Kayıp-kaçak, dağıtım ve iletim bedeli, sayaç okuma ve perakende satış hizmet bedeli ile ilgili Yargıtay Hukuk Genel Kurulu’nun 21.05.2014 tarih ve … E.- … K. sayılı kararı ile Anayasa’nın “Vergi Ödevi” başlıklı 73.maddesinde “Herkes, kamu giderlerini karşılamak üzere, mali gücüne göre, vergi ödemekle yükümlüdür. Vergi, resim, harç ve benzeri mali yükümlülükler kanunla konulur, değiştirilir veya kaldırılır.
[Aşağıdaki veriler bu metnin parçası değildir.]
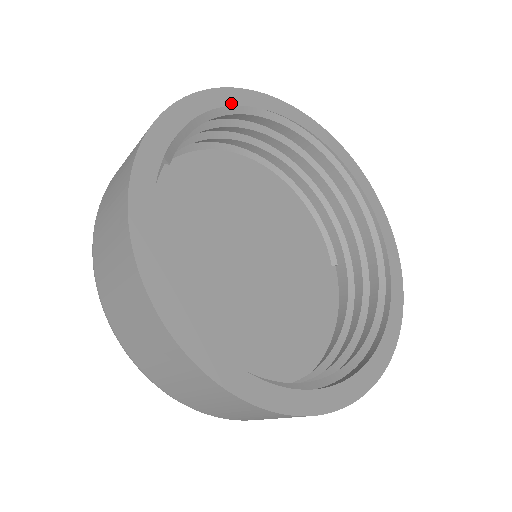
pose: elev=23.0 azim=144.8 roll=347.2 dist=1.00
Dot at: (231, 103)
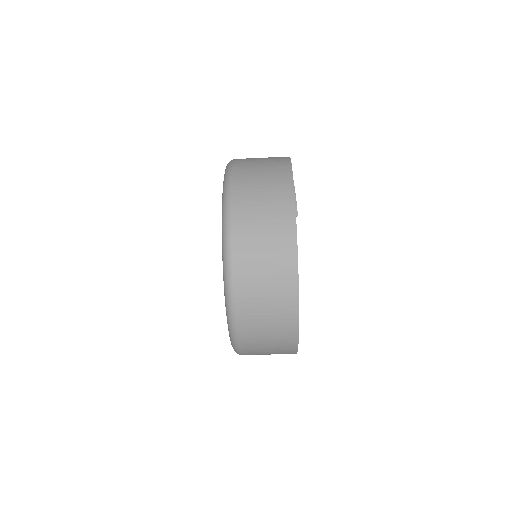
Dot at: occluded
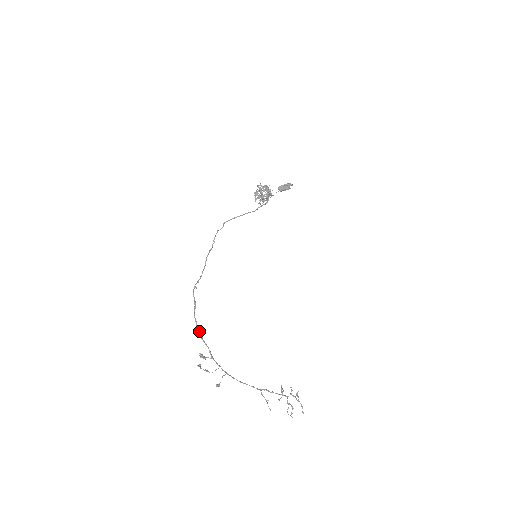
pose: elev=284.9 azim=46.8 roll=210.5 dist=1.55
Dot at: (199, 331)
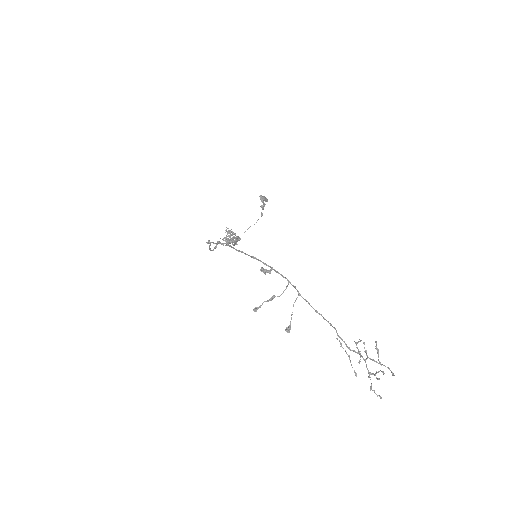
Dot at: (249, 255)
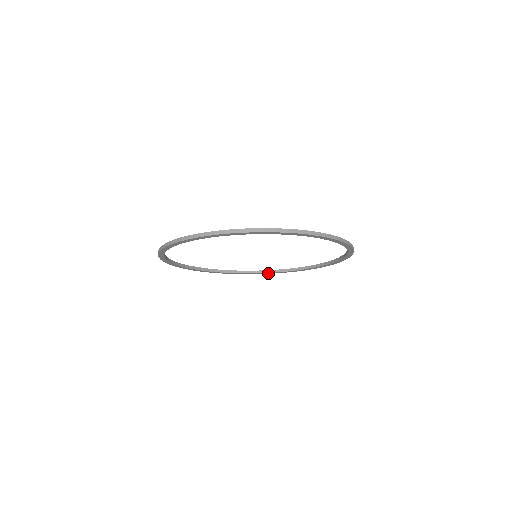
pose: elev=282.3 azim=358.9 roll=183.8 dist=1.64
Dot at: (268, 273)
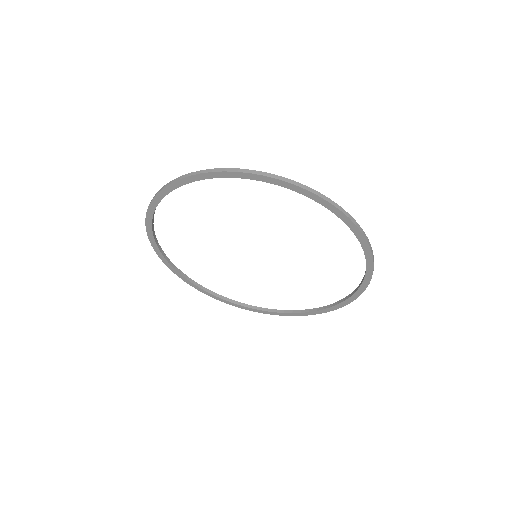
Dot at: (269, 313)
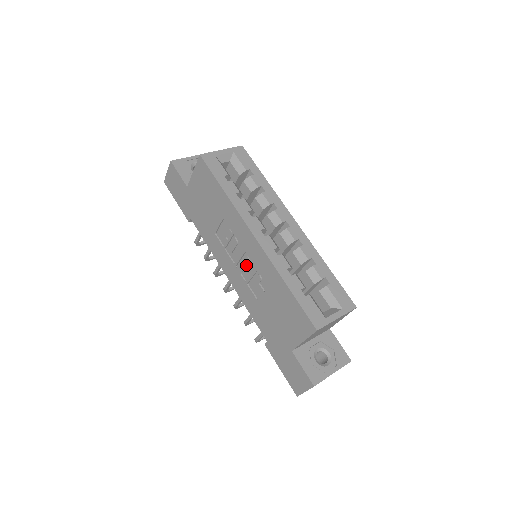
Vergi, resim, harç ve benzeri mali yükümlülüklerin muaflık, istisnalar ve indirimleriyle oranlarına ilişkin hükümlerinde kanunun belirttiği yukarı ve aşağı sınırlar içinde değişiklik yapmak yetkisi Bakanlar Kuruluna verilebilir” şeklindeki düzenlemeye göre kayıp-kaçak, sayaç okuma, dağıtım, perakende hizmet ve iletim bedeli uygulamasının EPDK kararları ve tebliğleri çerçevesinde uygulama arz eden kanunlar ve ikincil mevzuat hükümleri çerçevesinde EPDK tarafından belirlenerek uygulandığından bu tarihteki mevcut hukuki düzenlemenin EPDK’na sınırsız bir fiyatlandırma ve tarife unsuru belirleme hak ve yetkisi vermediği, özellikle kaçak elektrik bedellerinin kurallara uyan abonelerden tahsili yoluna gitmenin hukuk devleti ve adalet düşünceleri ile bağdaşmadığı, bu faturalara yansıtılan diğer kalemlere ilişkin bedel miktarlarının şeffaflık ilkesi ile denetlenebilmesi ve hangi hizmetin karşılığında ne kadar bedel ödendiğinin bilinmesinin de şeffaf hukuk devletinin vazgeçilmez unsuru olduğundan EPDK kararları ile bu bedellerin mevcut mevzuat kapsamında tüketicilerden alınması doğru bulunmayarak hukuka uygun olmadığı kabul edilmiştir.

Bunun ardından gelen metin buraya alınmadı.